# [GEGEVENS]

•••••

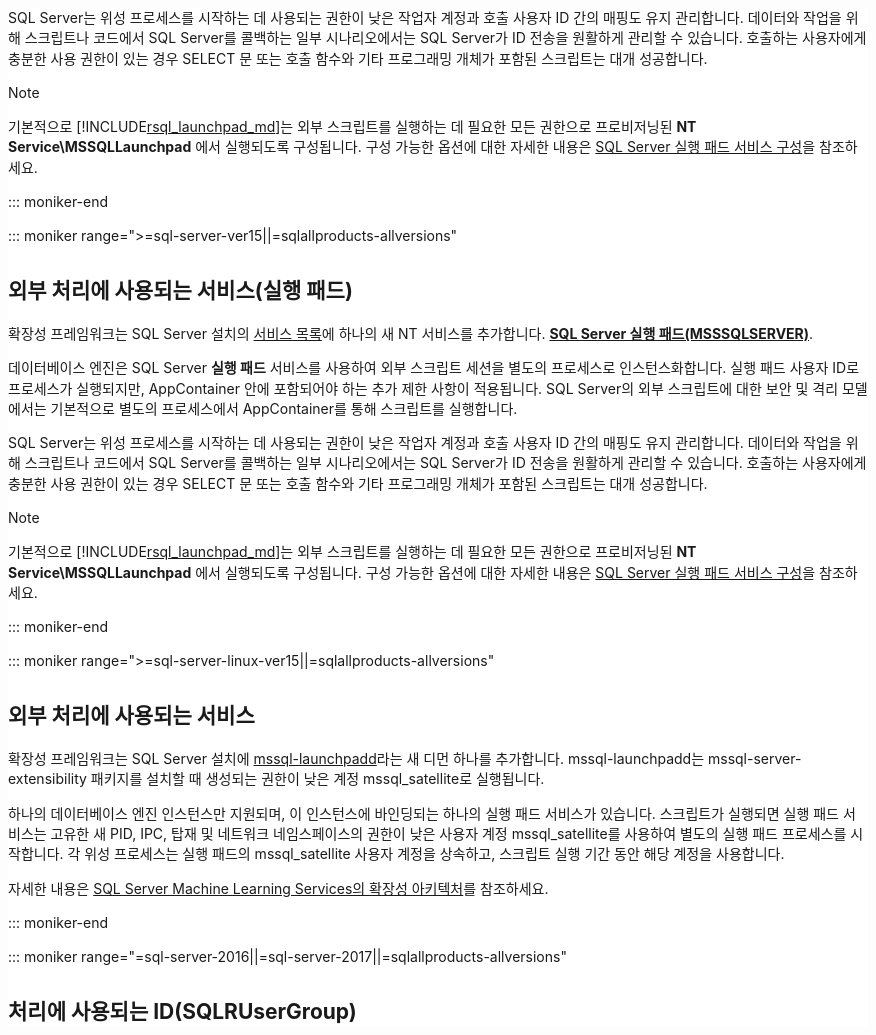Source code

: SQL Server는 위성 프로세스를 시작하는 데 사용되는 권한이 낮은 작업자 계정과 호출 사용자 ID 간의 매핑도 유지 관리합니다. 데이터와 작업을 위해 스크립트나 코드에서 SQL Server를 콜백하는 일부 시나리오에서는 SQL Server가 ID 전송을 원활하게 관리할 수 있습니다. 호출하는 사용자에게 충분한 사용 권한이 있는 경우 SELECT 문 또는 호출 함수와 기타 프로그래밍 개체가 포함된 스크립트는 대개 성공합니다.

> [!NOTE]
> 기본적으로 [!INCLUDE[rsql_launchpad_md](../../includes/rsql-launchpad-md.md)]는 외부 스크립트를 실행하는 데 필요한 모든 권한으로 프로비저닝된 **NT Service\MSSQLLaunchpad** 에서 실행되도록 구성됩니다. 구성 가능한 옵션에 대한 자세한 내용은 [SQL Server 실행 패드 서비스 구성](../security/sql-server-launchpad-service-account.md)을 참조하세요.

::: moniker-end

::: moniker range=">=sql-server-ver15||=sqlallproducts-allversions"

## <a name="services-used-in-external-processing-launchpad"></a>외부 처리에 사용되는 서비스(실행 패드)

확장성 프레임워크는 SQL Server 설치의 [서비스 목록](../../database-engine/configure-windows/configure-windows-service-accounts-and-permissions.md#Service_Details)에 하나의 새 NT 서비스를 추가합니다. [**SQL Server 실행 패드(MSSSQLSERVER)**](extensibility-framework.md#launchpad).

데이터베이스 엔진은 SQL Server **실행 패드** 서비스를 사용하여 외부 스크립트 세션을 별도의 프로세스로 인스턴스화합니다. 
실행 패드 사용자 ID로 프로세스가 실행되지만, AppContainer 안에 포함되어야 하는 추가 제한 사항이 적용됩니다. SQL Server의 외부 스크립트에 대한 보안 및 격리 모델에서는 기본적으로 별도의 프로세스에서 AppContainer를 통해 스크립트를 실행합니다.

SQL Server는 위성 프로세스를 시작하는 데 사용되는 권한이 낮은 작업자 계정과 호출 사용자 ID 간의 매핑도 유지 관리합니다. 데이터와 작업을 위해 스크립트나 코드에서 SQL Server를 콜백하는 일부 시나리오에서는 SQL Server가 ID 전송을 원활하게 관리할 수 있습니다. 호출하는 사용자에게 충분한 사용 권한이 있는 경우 SELECT 문 또는 호출 함수와 기타 프로그래밍 개체가 포함된 스크립트는 대개 성공합니다.

> [!NOTE]
> 기본적으로 [!INCLUDE[rsql_launchpad_md](../../includes/rsql-launchpad-md.md)]는 외부 스크립트를 실행하는 데 필요한 모든 권한으로 프로비저닝된 **NT Service\MSSQLLaunchpad** 에서 실행되도록 구성됩니다. 구성 가능한 옵션에 대한 자세한 내용은 [SQL Server 실행 패드 서비스 구성](../security/sql-server-launchpad-service-account.md)을 참조하세요.

::: moniker-end

::: moniker range=">=sql-server-linux-ver15||=sqlallproducts-allversions"

## <a name="services-used-in-external-processing"></a>외부 처리에 사용되는 서비스

확장성 프레임워크는 SQL Server 설치에 [mssql-launchpadd](extensibility-framework.md#launchpad)라는 새 디먼 하나를 추가합니다. mssql-launchpadd는 mssql-server-extensibility 패키지를 설치할 때 생성되는 권한이 낮은 계정 mssql_satellite로 실행됩니다.

하나의 데이터베이스 엔진 인스턴스만 지원되며, 이 인스턴스에 바인딩되는 하나의 실행 패드 서비스가 있습니다. 스크립트가 실행되면 실행 패드 서비스는 고유한 새 PID, IPC, 탑재 및 네트워크 네임스페이스의 권한이 낮은 사용자 계정 mssql_satellite를 사용하여 별도의 실행 패드 프로세스를 시작합니다. 각 위성 프로세스는 실행 패드의 mssql_satellite 사용자 계정을 상속하고, 스크립트 실행 기간 동안 해당 계정을 사용합니다.

자세한 내용은 [SQL Server Machine Learning Services의 확장성 아키텍처](extensibility-framework.md)를 참조하세요.

::: moniker-end

<a name="sqlrusergroup"></a>

::: moniker range="=sql-server-2016||=sql-server-2017||=sqlallproducts-allversions"

## <a name="identities-used-in-processing-sqlrusergroup"></a>처리에 사용되는 ID(SQLRUserGroup)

•••••

# [OPDRACHT]
Zet graag alle regels van de records om in een JSON-lijst van strings, met één string per regel en zonder lege regels. Neem de afbeeldingen niet op in je antwoord.

# [ANTWOORD]
[
  "Source code",
  ": SQL Server는 위성 프로세스를 시작하는 데 사용되는 권한이 낮은 작업자 계정과 호출 사용자 ID 간의 매핑도 유지 관리합니다. 데이터와 작업을 위해 스크립트나 코드에서 SQL Server를 콜백하는 일부 시나리오에서는 SQL Server가 ID 전송을 원활하게 관리할 수 있습니다. 호출하는 사용자에게 충분한 사용 권한이 있는 경우 SELECT 문 또는 호출 함수와 기타 프로그래밍 개체가 포함된 스크립트는 대개 성공합니다.",
  "> [!NOTE]",
  "> 기본적으로 [!INCLUDE[rsql_launchpad_md](../../includes/rsql-launchpad-md.md)]는 외부 스크립트를 실행하는 데 필요한 모든 권한으로 프로비저닝된 **NT Service\\MSSQLLaunchpad** 에서 실행되도록 구성됩니다. 구성 가능한 옵션에 대한 자세한 내용은 [SQL Server 실행 패드 서비스 구성](../security/sql-server-launchpad-service-account.md)을 참조하세요.",
  "::: moniker-end",
  "::: moniker range=\">=sql-server-ver15||=sqlallproducts-allversions\"",
  "## <a name=\"services-used-in-external-processing-launchpad\"></a>외부 처리에 사용되는 서비스(실행 패드)",
  "확장성 프레임워크는 SQL Server 설치의 [서비스 목록](../../database-engine/configure-windows/configure-windows-service-accounts-and-permissions.md#Service_Details)에 하나의 새 NT 서비스를 추가합니다. [**SQL Server 실행 패드(MSSSQLSERVER)**](extensibility-framework.md#launchpad).",
  "데이터베이스 엔진은 SQL Server **실행 패드** 서비스를 사용하여 외부 스크립트 세션을 별도의 프로세스로 인스턴스화합니다. ",
  "실행 패드 사용자 ID로 프로세스가 실행되지만, AppContainer 안에 포함되어야 하는 추가 제한 사항이 적용됩니다. SQL Server의 외부 스크립트에 대한 보안 및 격리 모델에서는 기본적으로 별도의 프로세스에서 AppContainer를 통해 스크립트를 실행합니다.",
  "SQL Server는 위성 프로세스를 시작하는 데 사용되는 권한이 낮은 작업자 계정과 호출 사용자 ID 간의 매핑도 유지 관리합니다. 데이터와 작업을 위해 스크립트나 코드에서 SQL Server를 콜백하는 일부 시나리오에서는 SQL Server가 ID 전송을 원활하게 관리할 수 있습니다. 호출하는 사용자에게 충분한 사용 권한이 있는 경우 SELECT 문 또는 호출 함수와 기타 프로그래밍 개체가 포함된 스크립트는 대개 성공합니다.",
  "> [!NOTE]",
  "> 기본적으로 [!INCLUDE[rsql_launchpad_md](../../includes/rsql-launchpad-md.md)]는 외부 스크립트를 실행하는 데 필요한 모든 권한으로 프로비저닝된 **NT Service\\MSSQLLaunchpad** 에서 실행되도록 구성됩니다. 구성 가능한 옵션에 대한 자세한 내용은 [SQL Server 실행 패드 서비스 구성](../security/sql-server-launchpad-service-account.md)을 참조하세요.",
  "::: moniker-end",
  "::: moniker range=\">=sql-server-linux-ver15||=sqlallproducts-allversions\"",
  "## <a name=\"services-used-in-external-processing\"></a>외부 처리에 사용되는 서비스",
  "확장성 프레임워크는 SQL Server 설치에 [mssql-launchpadd](extensibility-framework.md#launchpad)라는 새 디먼 하나를 추가합니다. mssql-launchpadd는 mssql-server-extensibility 패키지를 설치할 때 생성되는 권한이 낮은 계정 mssql_satellite로 실행됩니다.",
  "하나의 데이터베이스 엔진 인스턴스만 지원되며, 이 인스턴스에 바인딩되는 하나의 실행 패드 서비스가 있습니다. 스크립트가 실행되면 실행 패드 서비스는 고유한 새 PID, IPC, 탑재 및 네트워크 네임스페이스의 권한이 낮은 사용자 계정 mssql_satellite를 사용하여 별도의 실행 패드 프로세스를 시작합니다. 각 위성 프로세스는 실행 패드의 mssql_satellite 사용자 계정을 상속하고, 스크립트 실행 기간 동안 해당 계정을 사용합니다.",
  "자세한 내용은 [SQL Server Machine Learning Services의 확장성 아키텍처](extensibility-framework.md)를 참조하세요.",
  "::: moniker-end",
  "<a name=\"sqlrusergroup\"></a>",
  "::: moniker range=\"=sql-server-2016||=sql-server-2017||=sqlallproducts-allversions\"",
  "## <a name=\"identities-used-in-processing-sqlrusergroup\"></a>처리에 사용되는 ID(SQLRUserGroup)"
]